Hay varias razones que nos llevan a pensar en la idea de crear un play room para los chicos. Una de ellas son días fríos que prácticamente impiden que los mas pequeños puedan salir a jugar afuera, haciendo que sea realmente un desafío entretenerlos. Otra es la necesidad de conservar nuestros valiosos muebles, accesorios y demás objetos por largo tiempo, lo más lejos posible de las travesuras infantiles.
Los play-rooms son espacios diseñados exclusivamente para que los más pequeños jueguen y se diviertan. También pueden ser utilizados como sala de lectura y/o estudio al menos en ciertos horarios.
Es importante que la sala de juegos sea un lugar cómodo y divertido, donde puedan aprender y, sobre todo, hacer volar su imaginación. El mobiliario, la decoración de paredes y los accesorios deberían ser elegidos acorde a su edad y sus gustos personales.

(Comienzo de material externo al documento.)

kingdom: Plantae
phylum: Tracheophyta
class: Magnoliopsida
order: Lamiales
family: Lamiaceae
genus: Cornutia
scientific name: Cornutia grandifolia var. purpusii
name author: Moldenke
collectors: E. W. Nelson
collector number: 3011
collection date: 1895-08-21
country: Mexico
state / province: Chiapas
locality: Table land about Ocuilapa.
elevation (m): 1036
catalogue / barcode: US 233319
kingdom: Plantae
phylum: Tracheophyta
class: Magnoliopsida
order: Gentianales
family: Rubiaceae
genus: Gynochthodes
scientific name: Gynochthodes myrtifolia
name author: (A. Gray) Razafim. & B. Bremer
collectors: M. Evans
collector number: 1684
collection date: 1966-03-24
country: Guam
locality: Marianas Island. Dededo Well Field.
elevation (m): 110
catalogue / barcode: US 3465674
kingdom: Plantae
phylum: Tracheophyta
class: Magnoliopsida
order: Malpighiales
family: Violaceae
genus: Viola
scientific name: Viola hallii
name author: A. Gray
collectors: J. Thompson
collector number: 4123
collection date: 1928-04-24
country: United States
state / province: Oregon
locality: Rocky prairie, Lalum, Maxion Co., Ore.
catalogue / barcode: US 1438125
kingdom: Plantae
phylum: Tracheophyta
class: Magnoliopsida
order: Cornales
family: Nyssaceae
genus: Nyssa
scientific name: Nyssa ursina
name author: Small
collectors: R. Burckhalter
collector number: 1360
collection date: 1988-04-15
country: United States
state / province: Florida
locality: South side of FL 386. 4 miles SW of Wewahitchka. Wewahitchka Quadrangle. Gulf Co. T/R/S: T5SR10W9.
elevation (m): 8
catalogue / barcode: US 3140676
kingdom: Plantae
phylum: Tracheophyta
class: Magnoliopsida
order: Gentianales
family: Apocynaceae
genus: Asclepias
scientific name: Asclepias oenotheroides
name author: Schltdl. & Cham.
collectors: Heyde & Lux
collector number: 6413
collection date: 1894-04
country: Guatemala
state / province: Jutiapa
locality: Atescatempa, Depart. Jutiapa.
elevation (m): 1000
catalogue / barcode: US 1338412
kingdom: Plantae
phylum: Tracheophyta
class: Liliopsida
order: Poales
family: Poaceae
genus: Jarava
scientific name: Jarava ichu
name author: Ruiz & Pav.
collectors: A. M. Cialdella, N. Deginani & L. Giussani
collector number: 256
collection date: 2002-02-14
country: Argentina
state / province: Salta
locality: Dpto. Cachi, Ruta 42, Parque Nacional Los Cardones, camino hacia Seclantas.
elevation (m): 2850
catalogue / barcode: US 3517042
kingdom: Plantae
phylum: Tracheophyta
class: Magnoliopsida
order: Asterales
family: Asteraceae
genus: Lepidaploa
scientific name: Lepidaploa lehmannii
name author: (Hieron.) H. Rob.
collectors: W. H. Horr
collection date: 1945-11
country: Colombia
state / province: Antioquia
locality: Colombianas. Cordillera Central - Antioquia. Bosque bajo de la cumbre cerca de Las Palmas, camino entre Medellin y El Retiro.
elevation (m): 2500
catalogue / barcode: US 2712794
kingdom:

Una buena idea es incorporar en los muebles tiradores con motivos infantiles. Son llamativos y a los chicos les encanta. Solo es importante tener cuidado de no sobrecargar las superficies con una excesiva cantidad de formas. Para fomentar el aprendizaje de los más pequeños, también podríamos elegir pegatinas con siluetas de letras y números.

Otra buena alternativa es utilizar ruedas con forma de animales que son prácticas porque facilita el traslado de elementos como baúles, sillas, etc. de un lado al otro.

Y para darle un toque mas distendido a sus libros puede instalar soportes con motivos.